=== Begin Enclosure ===

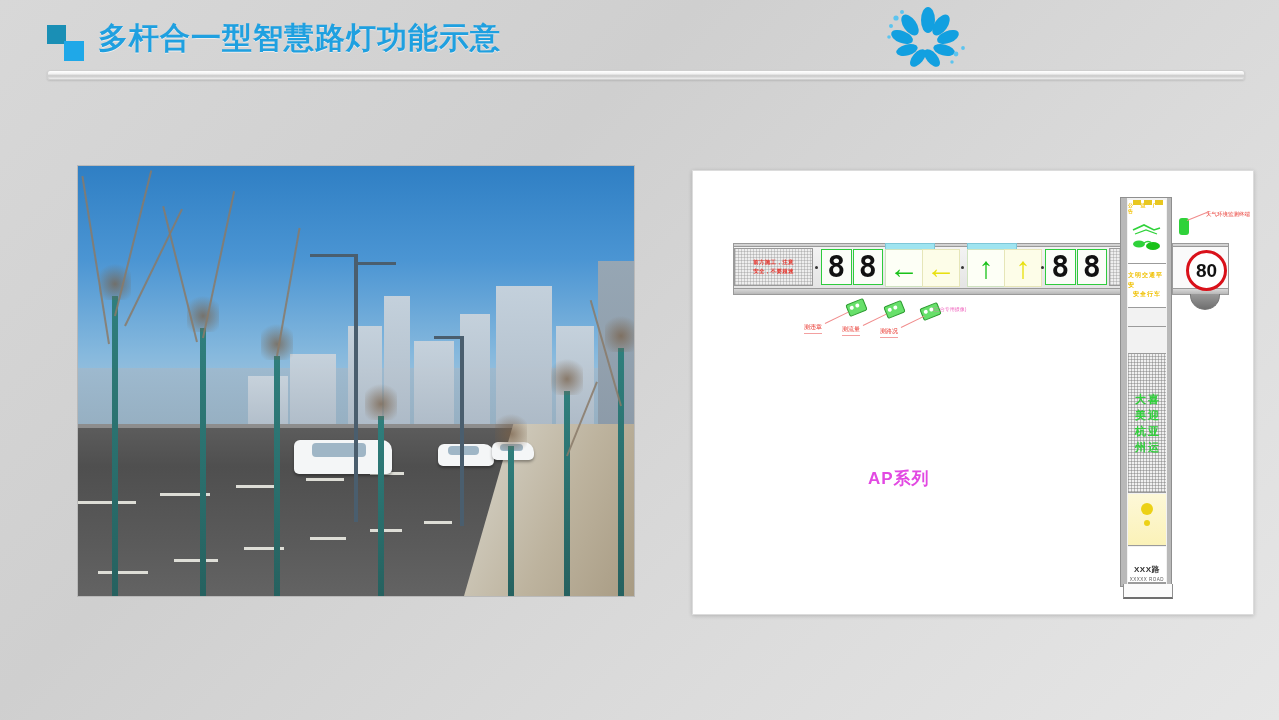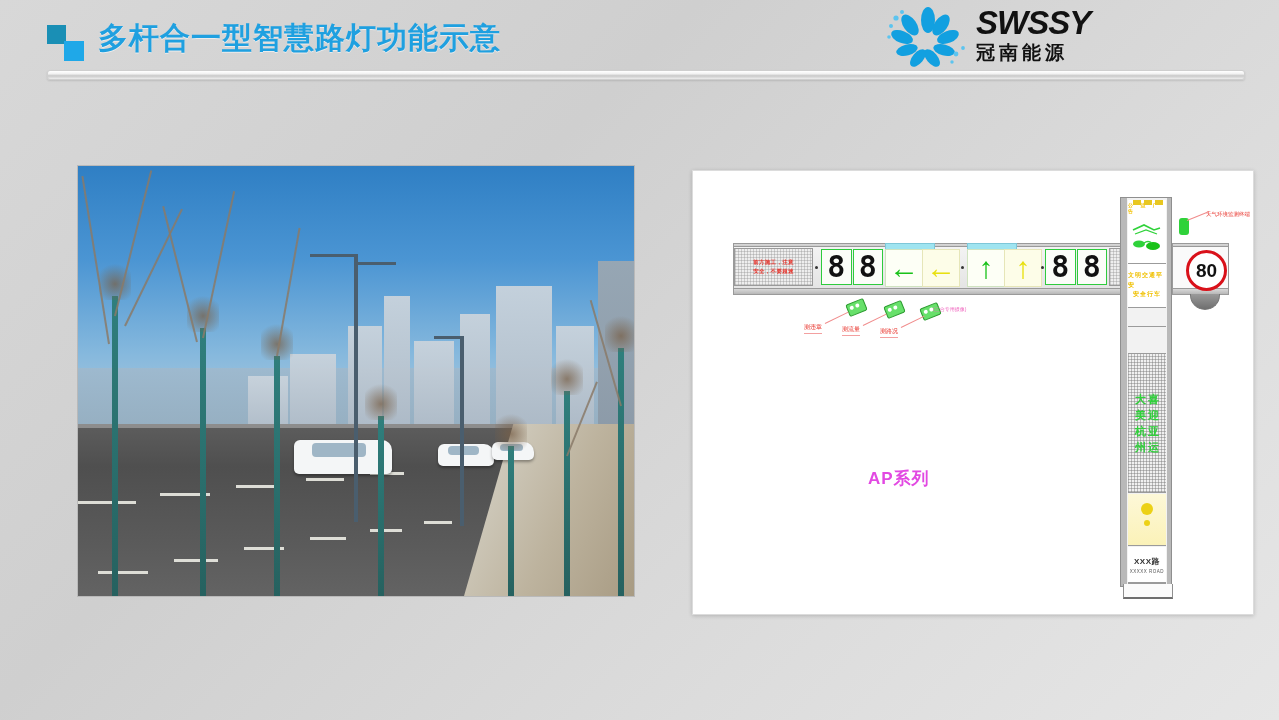--- a/index.html
+++ b/index.html
@@ -225,10 +225,6 @@
           </g>
         </svg>
       </div>
-      <div class="logo-txt">
-        <div class="logo-brand">SWSSY</div>
-        <div class="logo-sub">冠南能源</div>
-      </div>
     </div>
 
     <div class="rule"></div>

=== End Enclosure ===

*Prompt*. Go through the records and gather the lines that hold "class".

*Result for this exercise*.
-      <div class="logo-txt">
-        <div class="logo-brand">SWSSY</div>
-        <div class="logo-sub">冠南能源</div>
     <div class="rule"></div>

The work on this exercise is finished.